Exercise details:
Copy every line in the listing below that contains the string "also", paying attention to case.
=== Begin Enclosure ===
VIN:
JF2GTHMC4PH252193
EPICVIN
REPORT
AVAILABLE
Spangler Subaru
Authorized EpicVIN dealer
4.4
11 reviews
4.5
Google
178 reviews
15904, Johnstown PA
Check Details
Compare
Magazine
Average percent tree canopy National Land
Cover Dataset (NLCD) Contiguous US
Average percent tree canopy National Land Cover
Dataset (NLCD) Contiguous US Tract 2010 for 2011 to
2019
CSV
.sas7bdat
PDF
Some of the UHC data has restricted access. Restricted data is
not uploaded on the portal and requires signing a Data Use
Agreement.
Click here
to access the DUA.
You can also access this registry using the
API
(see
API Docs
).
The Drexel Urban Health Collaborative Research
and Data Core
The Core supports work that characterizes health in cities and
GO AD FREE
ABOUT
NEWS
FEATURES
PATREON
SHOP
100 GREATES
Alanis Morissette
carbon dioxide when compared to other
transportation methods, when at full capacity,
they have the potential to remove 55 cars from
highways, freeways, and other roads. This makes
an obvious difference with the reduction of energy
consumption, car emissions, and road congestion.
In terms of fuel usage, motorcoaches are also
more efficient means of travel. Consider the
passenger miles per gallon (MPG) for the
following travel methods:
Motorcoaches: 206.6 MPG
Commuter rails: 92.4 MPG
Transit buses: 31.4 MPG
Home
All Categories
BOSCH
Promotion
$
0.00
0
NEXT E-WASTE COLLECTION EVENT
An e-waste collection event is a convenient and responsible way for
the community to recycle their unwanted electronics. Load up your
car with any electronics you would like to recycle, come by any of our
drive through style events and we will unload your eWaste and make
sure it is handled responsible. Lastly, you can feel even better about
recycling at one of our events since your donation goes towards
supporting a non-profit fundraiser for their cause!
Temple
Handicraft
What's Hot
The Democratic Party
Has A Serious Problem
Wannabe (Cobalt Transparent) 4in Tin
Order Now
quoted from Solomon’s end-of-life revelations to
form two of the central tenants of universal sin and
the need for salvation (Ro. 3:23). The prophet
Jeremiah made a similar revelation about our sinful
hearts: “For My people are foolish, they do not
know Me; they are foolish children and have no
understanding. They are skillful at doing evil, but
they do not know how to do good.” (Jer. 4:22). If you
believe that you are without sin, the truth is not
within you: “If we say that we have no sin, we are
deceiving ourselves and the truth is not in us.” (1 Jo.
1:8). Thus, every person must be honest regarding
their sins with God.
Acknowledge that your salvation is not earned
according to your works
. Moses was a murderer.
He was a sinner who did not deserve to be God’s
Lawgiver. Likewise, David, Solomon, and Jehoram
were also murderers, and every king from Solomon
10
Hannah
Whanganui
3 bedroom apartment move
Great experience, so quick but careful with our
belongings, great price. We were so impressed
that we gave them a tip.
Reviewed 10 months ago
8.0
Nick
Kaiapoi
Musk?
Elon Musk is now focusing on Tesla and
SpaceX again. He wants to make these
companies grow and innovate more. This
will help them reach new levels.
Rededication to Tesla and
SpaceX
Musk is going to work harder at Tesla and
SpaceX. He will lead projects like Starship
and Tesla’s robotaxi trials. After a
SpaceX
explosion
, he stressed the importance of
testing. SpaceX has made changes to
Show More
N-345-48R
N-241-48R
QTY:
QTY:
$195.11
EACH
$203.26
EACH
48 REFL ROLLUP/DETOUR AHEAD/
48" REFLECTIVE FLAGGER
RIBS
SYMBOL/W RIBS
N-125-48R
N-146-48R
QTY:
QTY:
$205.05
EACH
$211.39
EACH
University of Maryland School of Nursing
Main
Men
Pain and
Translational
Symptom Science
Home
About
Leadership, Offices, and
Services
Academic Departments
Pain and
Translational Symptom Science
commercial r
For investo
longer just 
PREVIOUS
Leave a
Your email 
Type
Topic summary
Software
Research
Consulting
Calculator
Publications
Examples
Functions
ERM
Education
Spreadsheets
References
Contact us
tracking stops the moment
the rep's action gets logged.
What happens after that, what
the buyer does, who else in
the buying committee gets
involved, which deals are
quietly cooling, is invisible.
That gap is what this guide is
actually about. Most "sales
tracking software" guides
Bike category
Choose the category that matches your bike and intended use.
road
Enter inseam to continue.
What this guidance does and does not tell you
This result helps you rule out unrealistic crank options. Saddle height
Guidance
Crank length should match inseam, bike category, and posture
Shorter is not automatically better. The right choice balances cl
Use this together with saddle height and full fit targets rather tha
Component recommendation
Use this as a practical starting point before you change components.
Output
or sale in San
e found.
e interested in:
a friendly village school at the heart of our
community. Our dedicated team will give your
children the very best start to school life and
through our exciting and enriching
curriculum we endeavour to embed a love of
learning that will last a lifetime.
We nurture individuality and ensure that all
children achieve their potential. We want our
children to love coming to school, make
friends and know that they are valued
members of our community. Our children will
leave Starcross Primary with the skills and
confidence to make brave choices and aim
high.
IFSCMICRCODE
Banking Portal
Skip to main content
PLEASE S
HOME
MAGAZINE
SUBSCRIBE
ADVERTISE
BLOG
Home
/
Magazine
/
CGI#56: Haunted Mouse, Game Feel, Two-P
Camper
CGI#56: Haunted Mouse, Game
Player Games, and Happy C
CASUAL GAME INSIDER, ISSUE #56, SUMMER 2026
=== End Enclosure ===
Output for this exercise:
You can also access this registry using the
In terms of fuel usage, motorcoaches are also
were also murderers, and every king from Solomon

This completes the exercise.